Noorafsha is an inspiration for both the young and the young at heart to really get involved in STEM and specifically to be able to use robotics and STEM in an accessible way for the disadvantaged. Whilst an exciting future for herself, she has her eyes firmly set on being able to enable others to do the same. Not only a fantastic example for Women in Sustainability, STEM and Engineering, Noorafsha can help to really help others all over the world achieve the same.
So Noorafsha, tell us a bit about your backstory
Previous to starting my Engineering Product Design degree at LSBU, I was one of only five females on my A-Level Science and DT (Design & Technology) courses, upon coming to university, I was still a minority. My experiences working as a STEM ambassador for the past 2 years and now, highlight under-representation of certain groups who could become the scientists, engineers and technicians of the future.
It is an aspiration and hope my research and design work through my final year can help make STEM
education more equitable for current and future generations. Greater equity could help
young people have the skills and aspirations to fill the UK’s STEM skills gap and bring
the diversity of thought.
So Noorafsha, why Sustainable engineering and why are you passionate about this aspect of sustainability?
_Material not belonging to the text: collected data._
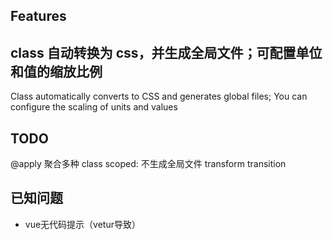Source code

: ## Features

## class 自动转换为 css，并生成全局文件；可配置单位和值的缩放比例

Class automatically converts to CSS and generates global files; You can configure the scaling of units and values

## TODO

@apply 聚合多种 class
scoped: 不生成全局文件
transform
transition

## 已知问题
 - vue无代码提示（vetur导致）

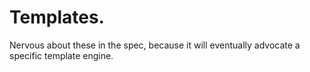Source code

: Templates.
==========

Nervous about these in the spec, because it will eventually advocate a specific
template engine.

<style scoped>
  @host {
    background: hsl(0, 59%, 76%);
    color: #333;
  }

  pre {
    width: 100%;
  }

  pre code {
    line-height: 23px;
  }
</style>

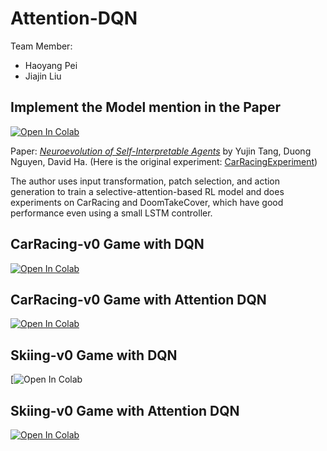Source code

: # Attention-DQN
Team Member: 
- Haoyang Pei
- Jiajin Liu

## Implement the Model mention in the Paper

[![Open In Colab](https://colab.research.google.com/assets/colab-badge.svg)](https://colab.research.google.com/drive/1SlJrNNAs-oDCIDEVtjeHdMokT1D5Blq6?usp=sharing)

Paper: [*Neuroevolution of Self-Interpretable Agents*](https://arxiv.org/pdf/2003.08165) by Yujin Tang, Duong Nguyen, David Ha. (Here is the original experiment: [CarRacingExperiment](https://github.com/google/brain-tokyo-workshop/tree/master/AttentionAgent))

The author uses input transformation, patch selection, and action generation to train a selective-attention-based RL model and does experiments on CarRacing and DoomTakeCover, which have good performance even using a small LSTM controller.

## CarRacing-v0 Game with DQN

[![Open In Colab](https://colab.research.google.com/assets/colab-badge.svg)](https://colab.research.google.com/drive/1s64MhDkfg9lrlvl45ohXyKz-Qlk7GCPV?usp=sharing)

## CarRacing-v0 Game with Attention DQN

[![Open In Colab](https://colab.research.google.com/assets/colab-badge.svg)](https://colab.research.google.com/drive/1BqIy4rBY0dfW6kSvzPSrDzPMHBN8R8_D?usp=sharing)

## Skiing-v0 Game with DQN

[![Open In Colab](https://colab.research.google.com/drive/1H9aBOwip4Y8XVwYBdfmwDmSRKbS-0B32?usp=sharing)

## Skiing-v0 Game with Attention DQN

[![Open In Colab](https://colab.research.google.com/assets/colab-badge.svg)]()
When engineers are given the opportunity to develop sustainable solutions to global challenges, the results are outstanding.
The key is finding a balance between the three dimensions of sustainability: the economic, the social and the environmental.
Sustainable engineering as the process of using resources in a way that does not compromise the environment or deplete what is available for future generations. All engineering fields should incorporate sustainability into their practice in order to improve the quality of life for all
What’s next for you?
I am currently in the development stage of a fun and exciting STEM project around classroom teaching to enhance students’ learning of the subjects and improve the uptake of STEM careers.
The project idea is to provide students with a cross between digital learning and traditional building block robotics. The topic being ‘Smart Cities’, where the benefits of using a variety of robotic applications in different living contexts are demonstrable, and careers can be brought in to encourage young people to learn about different STEM areas including designing, engineering, programming, testing and development.
I aspire to work in the field of educational technology and create innovative solutions to enrich both in-classroom and remote teaching and learning experiences.
One piece of advice for a sustainable future
Sustainable design is no longer simply focused on reduce, recycle and re-use or repurpose. Today, sustainable design is about adding value, designing products that bring societal benefits and solving environmental challenges that are also viable for businesses to implement.
What would you recommend from RYVIAS for our audience?
Sustainability is important for a very simple, straightforward reason: we cannot maintain our quality of life as human beings, the diversity of life on Earth, or Earth’s ecosystems unless we embrace it.
The root of that change lies in understanding striving and learning about sustainability — in our homes, in our communities, and around the world.